━━━ Document excerpt ━━━

In [317]:
import re
from string import punctuation
from collections import Counter
import nltk
from nltk.corpus import stopwords
from nltk import sent_tokenize, word_tokenize, pos_tag
from sklearn.feature_extraction.stop_words import ENGLISH_STOP_WORDS as stop_words

class SimpleSummarize:
    def __init__(self, filename=None, k=None):
        self.txt = None
        self.word_tokens = None
        self.sent_tokens = None
        self.word_freq = None
        self.freq_dist = {}
        self.sent_scores = {}
        self.top_sents = None
        self.max_len = 40
        self.summary = ''
        self.scores = []
        self.english_stopwords = set(stopwords.words('english')) | stop_words
        if filename and k:
            self.load_file_from_disk(filename)
            self.tokenize()
            self.word_freq_dist()
            self.score_sentences()
            self.summarize(k)
    
    def load_file_from_disk(self, filename):
        with open(filename, "r") as file:
            self.txt = file.read().replace("\n", " ")
            self.txt = self.txt.replace("\'","")
    
    def tokenize(self):
        self.word_tokens = self.tokenizer(self.txt)
        #self.sent_tokens = self.simple_sent_tokenizer(self.txt)
        self.sent_tokens = sent_tokenize(self.txt)

    def simple_sent_tokenizer(self, s):
        sents = []
        for sent in s.split('.'):
            sents.append(sent.strip())
        return sents
        
    def tokenizer(self,txt):
        txt = txt.lower()
        word_tokens = word_tokenize(txt.lower())
        word_tokens = [w for w in word_tokens if w not in self.english_stopwords and re.match('[a-zA-Z-][a-zA-Z-]{2,}', w)]
        return word_tokens
    
    def word_freq_dist(self):
        self.word_freq = nltk.FreqDist(self.word_tokens)
        most_freq_count = max(self.word_freq.values())

━━━ Supplied material ━━━

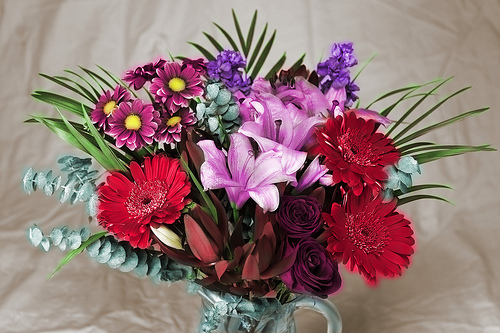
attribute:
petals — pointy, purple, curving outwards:
[159, 59, 199, 77]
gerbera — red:
[320, 113, 420, 290]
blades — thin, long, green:
[357, 74, 493, 212]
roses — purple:
[18, 0, 498, 331]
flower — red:
[93, 147, 197, 237]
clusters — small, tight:
[271, 187, 349, 294]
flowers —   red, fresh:
[23, 7, 496, 302]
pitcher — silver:
[185, 280, 340, 330]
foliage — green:
[186, 61, 244, 135]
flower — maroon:
[234, 199, 304, 300]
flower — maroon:
[160, 201, 242, 283]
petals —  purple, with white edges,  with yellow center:
[231, 144, 298, 198]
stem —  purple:
[327, 98, 337, 117]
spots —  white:
[125, 182, 168, 217]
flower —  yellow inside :
[147, 64, 202, 111]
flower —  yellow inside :
[159, 108, 193, 138]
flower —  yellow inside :
[113, 111, 153, 143]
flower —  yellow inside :
[93, 89, 126, 126]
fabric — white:
[0, 3, 495, 331]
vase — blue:
[190, 283, 351, 332]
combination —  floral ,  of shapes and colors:
[22, 10, 499, 330]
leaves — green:
[23, 64, 142, 181]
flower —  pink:
[189, 131, 311, 246]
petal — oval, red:
[129, 162, 144, 182]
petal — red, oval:
[105, 172, 129, 192]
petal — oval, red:
[169, 178, 184, 198]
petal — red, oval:
[143, 212, 151, 222]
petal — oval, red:
[107, 212, 132, 219]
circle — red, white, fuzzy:
[126, 178, 163, 211]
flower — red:
[89, 150, 199, 259]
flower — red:
[100, 93, 164, 154]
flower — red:
[145, 55, 207, 114]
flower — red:
[152, 106, 199, 149]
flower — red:
[121, 54, 178, 94]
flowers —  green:
[72, 70, 469, 302]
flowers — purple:
[125, 57, 355, 254]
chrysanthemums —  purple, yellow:
[91, 54, 209, 152]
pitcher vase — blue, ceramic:
[186, 281, 343, 331]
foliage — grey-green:
[12, 223, 214, 297]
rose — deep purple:
[280, 238, 341, 296]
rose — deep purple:
[275, 192, 325, 237]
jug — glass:
[192, 285, 340, 331]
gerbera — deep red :
[319, 182, 417, 283]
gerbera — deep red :
[314, 110, 400, 194]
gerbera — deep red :
[97, 152, 184, 251]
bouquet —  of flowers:
[18, 8, 497, 330]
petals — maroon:
[288, 241, 304, 281]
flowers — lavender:
[200, 72, 360, 212]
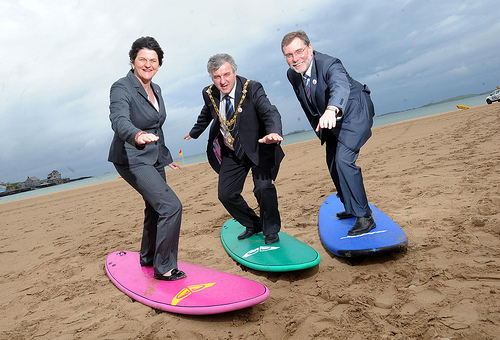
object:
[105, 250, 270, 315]
surfboard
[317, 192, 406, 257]
surfboard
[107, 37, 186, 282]
woman on surfboard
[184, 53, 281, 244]
man on surfboard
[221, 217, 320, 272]
surfboard is green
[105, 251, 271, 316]
pink and yellow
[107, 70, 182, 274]
suit is for business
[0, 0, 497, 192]
clouds in sky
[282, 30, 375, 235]
man has beard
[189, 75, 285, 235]
suit is black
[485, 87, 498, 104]
lifegaurd on beach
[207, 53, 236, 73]
hair is grey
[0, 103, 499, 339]
sand on beach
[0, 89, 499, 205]
water touches sand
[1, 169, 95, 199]
island in water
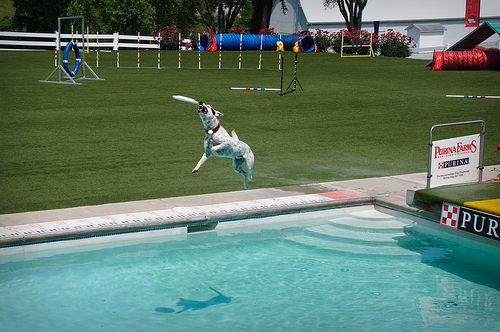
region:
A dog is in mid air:
[182, 85, 262, 195]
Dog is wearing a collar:
[200, 112, 225, 139]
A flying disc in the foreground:
[165, 85, 200, 110]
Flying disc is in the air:
[165, 81, 201, 111]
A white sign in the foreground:
[420, 115, 495, 195]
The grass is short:
[0, 40, 495, 215]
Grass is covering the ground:
[0, 41, 495, 221]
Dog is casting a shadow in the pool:
[145, 260, 240, 325]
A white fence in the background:
[1, 23, 168, 59]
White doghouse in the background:
[396, 14, 451, 60]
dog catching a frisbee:
[166, 80, 268, 187]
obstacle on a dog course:
[51, 15, 102, 97]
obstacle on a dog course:
[98, 33, 289, 71]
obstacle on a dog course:
[426, 42, 499, 76]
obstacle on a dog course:
[198, 25, 321, 58]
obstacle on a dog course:
[337, 29, 376, 61]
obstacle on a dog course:
[404, 15, 449, 57]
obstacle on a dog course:
[429, 44, 493, 79]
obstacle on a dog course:
[53, 10, 98, 89]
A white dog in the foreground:
[155, 86, 286, 196]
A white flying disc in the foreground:
[162, 81, 208, 121]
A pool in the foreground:
[0, 172, 495, 327]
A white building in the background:
[255, 0, 495, 55]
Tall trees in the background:
[2, 2, 272, 47]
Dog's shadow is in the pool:
[136, 281, 253, 321]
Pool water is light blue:
[0, 206, 496, 328]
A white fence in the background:
[1, 22, 196, 59]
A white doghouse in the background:
[395, 14, 457, 61]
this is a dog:
[193, 90, 256, 190]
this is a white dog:
[193, 97, 259, 187]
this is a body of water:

━━━

Instructions:
1 – From the summarizer code, reproduce the stretch from "self.summarize(k)" through "#self.sent_tokens = self.simple_sent_tokenizer(self.txt)" verbatim.
2 – In the summarizer code, what value does the constructor assign to max_len?

Answers to the tasks:
1 –
self.summarize(k)
    
    def load_file_from_disk(self, filename):
        with open(filename, "r") as file:
            self.txt = file.read().replace("\n", " ")
            self.txt = self.txt.replace("\'","")
    
    def tokenize(self):
        self.word_tokens = self.tokenizer(self.txt)
        #self.sent_tokens = self.simple_sent_tokenizer(self.txt)

2 – 40